A la question de savoir quelle est la religion sur laquelle on peut le plus compter, 35,2 % des personnes sondées choisissent le catholicisme – qui représente seulement 10,9 % de la population sud-coréenne, toujours selon les chiffres du recensement de 2005. Le bouddhisme, quant à lui, réunit 31,1 % des suffrages – on compte 22,8 % de bouddhistes parmi les 47 millions de Sud-Coréens (1). Le protestantisme ne rallie que 18 % des personnes sondées, chiffre suivi de près par celui des personnes déclarant qu’on ne peut compter sur aucune religion (15,7 %). Quant à savoir quelle est la religion que les personnes sondées privilégient le plus, la hiérarchie des réponses est à peu près inchangée : 31,5 % pour le bouddhisme, 29,8 % pour le catholicisme, 20,6 % pour le protestantisme et 15 % pour aucune religion. 

L’étude fournit quelques éléments de réponse pour comprendre pourquoi le protestantisme connaît un désamour relatif. Interrogées à propos des actions qui permettraient au protestantisme de gagner la faveur de l’opinion, les personnes sondées sont 42 % à répondre que les responsables de communauté ou simples fidèles protestants devraient « accorder leurs actes à leur discours » ; pour 25,8 % des personnes sondées, c’est « la tolérance envers les autres religions » qui leur fait défaut ; 11,9 % attendent des protestants un investissement dans « l’action et le service social » et 11,5 % enfin appellent de leurs vœux « la transparence financière »

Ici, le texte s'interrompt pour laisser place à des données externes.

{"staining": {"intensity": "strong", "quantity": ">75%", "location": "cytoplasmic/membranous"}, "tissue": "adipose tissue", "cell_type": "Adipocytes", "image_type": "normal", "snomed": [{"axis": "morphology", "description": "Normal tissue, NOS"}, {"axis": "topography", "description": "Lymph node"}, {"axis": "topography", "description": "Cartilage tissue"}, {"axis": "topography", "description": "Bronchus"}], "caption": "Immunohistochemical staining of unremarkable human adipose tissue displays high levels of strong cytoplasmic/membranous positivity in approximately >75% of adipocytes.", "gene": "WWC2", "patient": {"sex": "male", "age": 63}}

A propos des activités sociales dans lesquelles elles aimeraient voir s’engager les Eglises protestantes, 47,6 % des personnes sondées ont choisi les services de volontariat et d’assistance, 29,1 % des campagnes en faveur de la morale et l’éthique, et 12,5 % un engagement dans l’action sociale telle que les mouvements pour les droits de l’homme ou la défense de l’environnement. 

Kim Byung-yeon, professeur d’économie de l’Université nationale de Séoul et directeur général du Honest and Credibility Promotion Movement du CEMK (2), a assuré la coordination de l’étude. Selon lui, « les résultats du sondage montrent que le protestantisme coréen est en plus grand danger qu’il ne l’imaginait. Il s’est aujourd’hui coupé de la société (…). L’Eglise catholique de Corée (quant à elle) est vue comme ayant apporté une importante contribution à la société, dans le domaine de la démocratisation ou du bien-être social, et le bouddhisme (de son côté) attire fortement les jeunes générations ». 

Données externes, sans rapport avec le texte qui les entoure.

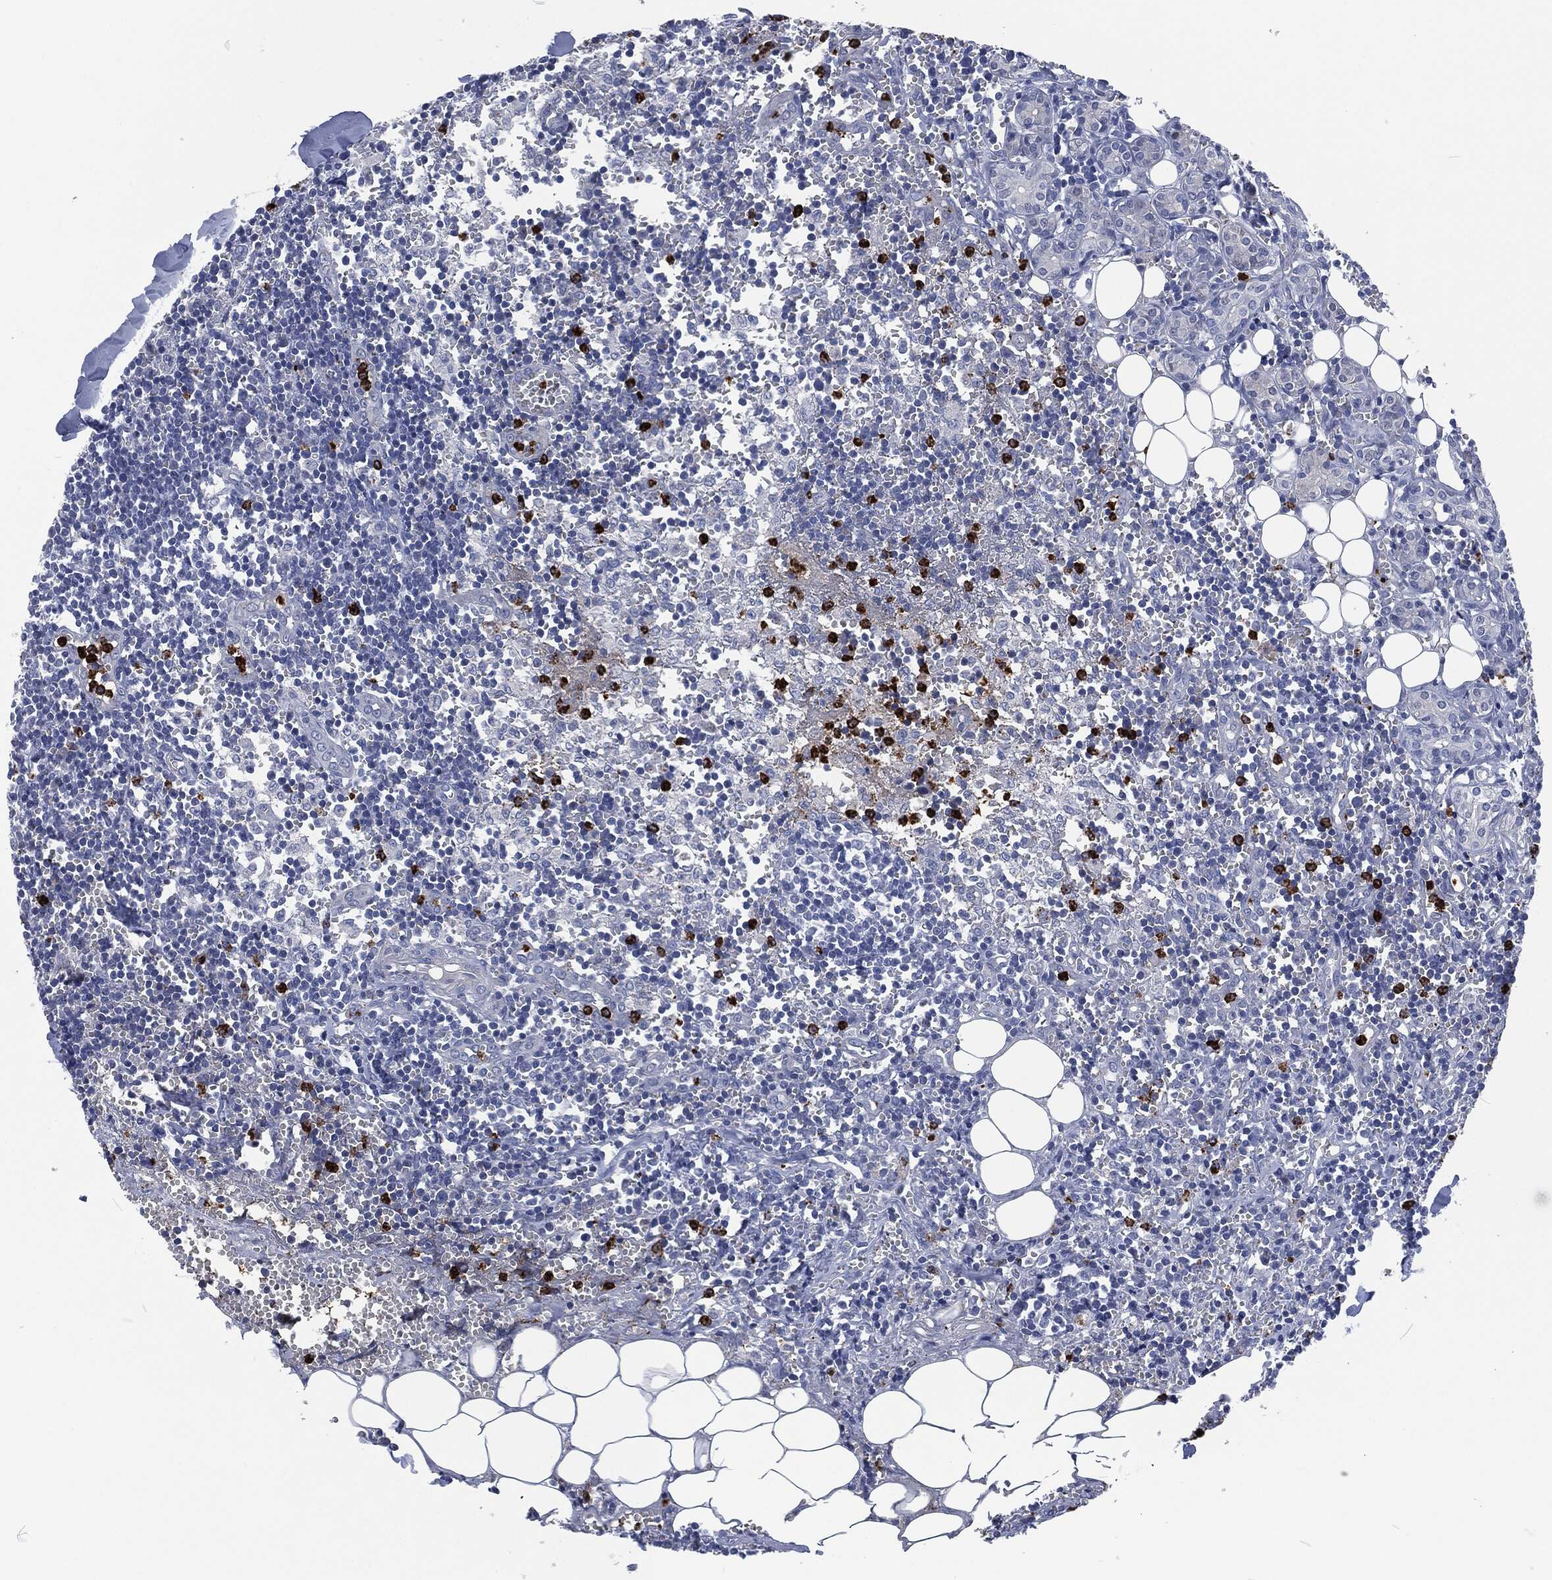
{"staining": {"intensity": "strong", "quantity": "<25%", "location": "cytoplasmic/membranous"}, "tissue": "lymph node", "cell_type": "Non-germinal center cells", "image_type": "normal", "snomed": [{"axis": "morphology", "description": "Normal tissue, NOS"}, {"axis": "topography", "description": "Lymph node"}, {"axis": "topography", "description": "Salivary gland"}], "caption": "Non-germinal center cells display strong cytoplasmic/membranous staining in about <25% of cells in unremarkable lymph node.", "gene": "MPO", "patient": {"sex": "male", "age": 78}}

Lors du séminaire du 20 novembre, Lee Sook-jong, de l’Université Sungkyunkwan, analysait : « Le manque de confiance provient essentiellement des problèmes éthiques soulevés par les responsables protestants et leurs fidèles, ainsi que de leur attitude intolérante envers les autres religions. » Elle soulignait également le fait que beaucoup de gens critiquent la transmission par nombre de pasteurs de leurs Eglises à leurs enfants, celles-ci étant alors considérées comme un bien patrimonial comme un autre. Dans la société sud-coréenne, la stature morale est un facteur important et les Eglises doivent se montrer irréprochables sur ce plan, en faisant preuve, notamment d’une grande transparence financière et fiscale. 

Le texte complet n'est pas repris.